My research focuses on Natural Language Processing methods for low-resource languages, and specifically, how these methods can be applied to the task of Language Revitalization for Indigenous languages. My training before my PhD program consisted of a B.S. in Linguistics, as well as extensive coursework in Computer Science, including algorithmic analysis, Machine Learning, and Computational Linguistics.

I am interested in such topics as unsupervised segmentation of units smaller than word-level, due to the fact that many Indigenous and otherwise understudied languages have a complex structure within a single “word” as delineated by spaces that appear to each side. This requires NLP that diverges significantly from models constructed for English and other European languages, in which single “words” tend to have much less internal structure.

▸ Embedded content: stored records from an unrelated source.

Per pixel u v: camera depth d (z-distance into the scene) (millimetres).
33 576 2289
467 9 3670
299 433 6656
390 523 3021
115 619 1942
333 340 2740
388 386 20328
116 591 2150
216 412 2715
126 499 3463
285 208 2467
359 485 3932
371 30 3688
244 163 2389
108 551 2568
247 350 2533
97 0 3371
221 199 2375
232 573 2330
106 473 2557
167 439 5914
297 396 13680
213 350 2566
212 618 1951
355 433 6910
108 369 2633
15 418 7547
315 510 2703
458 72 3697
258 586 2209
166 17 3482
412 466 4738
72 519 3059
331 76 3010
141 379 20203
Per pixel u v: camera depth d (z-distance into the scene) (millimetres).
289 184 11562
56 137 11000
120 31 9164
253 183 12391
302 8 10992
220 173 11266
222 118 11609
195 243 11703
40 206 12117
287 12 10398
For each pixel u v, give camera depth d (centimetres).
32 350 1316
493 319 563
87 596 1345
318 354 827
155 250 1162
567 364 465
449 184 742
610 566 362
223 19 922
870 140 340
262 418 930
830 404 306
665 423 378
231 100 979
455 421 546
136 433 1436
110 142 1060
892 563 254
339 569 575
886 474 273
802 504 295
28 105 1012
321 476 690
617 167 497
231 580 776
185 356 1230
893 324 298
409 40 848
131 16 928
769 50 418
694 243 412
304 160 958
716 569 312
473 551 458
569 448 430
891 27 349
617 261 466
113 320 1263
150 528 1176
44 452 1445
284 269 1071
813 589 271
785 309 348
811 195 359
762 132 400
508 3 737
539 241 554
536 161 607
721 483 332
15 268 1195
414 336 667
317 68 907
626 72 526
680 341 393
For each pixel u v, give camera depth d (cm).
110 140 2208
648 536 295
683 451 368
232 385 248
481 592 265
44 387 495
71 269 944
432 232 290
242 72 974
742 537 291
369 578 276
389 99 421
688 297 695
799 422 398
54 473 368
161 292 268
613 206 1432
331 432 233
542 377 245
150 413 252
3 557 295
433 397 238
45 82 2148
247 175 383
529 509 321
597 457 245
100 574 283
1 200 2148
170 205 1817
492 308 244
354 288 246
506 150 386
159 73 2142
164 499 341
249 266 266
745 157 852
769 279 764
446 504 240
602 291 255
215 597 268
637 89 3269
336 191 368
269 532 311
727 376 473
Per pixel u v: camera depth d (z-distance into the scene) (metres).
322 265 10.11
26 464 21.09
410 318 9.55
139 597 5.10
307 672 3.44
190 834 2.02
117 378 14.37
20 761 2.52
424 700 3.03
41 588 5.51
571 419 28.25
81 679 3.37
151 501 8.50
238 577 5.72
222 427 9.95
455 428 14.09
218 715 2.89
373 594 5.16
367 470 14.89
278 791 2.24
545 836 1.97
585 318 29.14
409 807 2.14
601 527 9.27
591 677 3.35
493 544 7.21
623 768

The task of Indigenous NLP also requires leverage around the problem of scarcity of data. Most state-of-the-art models for NLP today assume very large bodies of text, with a corpus of 1 million words being considered “small”. Most Indigenous and endangered languages have bodies of text only a small fraction of the size of English NLP datasets, and so my research also aims to discover methods of leveraging statistics, manipulating data, and incorporating information or data from related languages to work around this problem.

Finally, it is my aim to channel my research not just towards the acquisition of linguistic knowledge, but towards the more concrete task of Language Revitalization among groups who have experienced serious attrition of their native language due to colonialism and other global influences. Many of these communities have experienced outside pressure to give up their traditional language, and many of these languages now exist only in archives by-and-large inaccessible to Indigenous groups. It is my hope that NLP can be a tool to restore such languages to some level of vibrancy within Indigenous communities by making technology-based language-learning easy and accessible for both students and teachers in Indigenous groups, even if the language in question has been dormant for generations.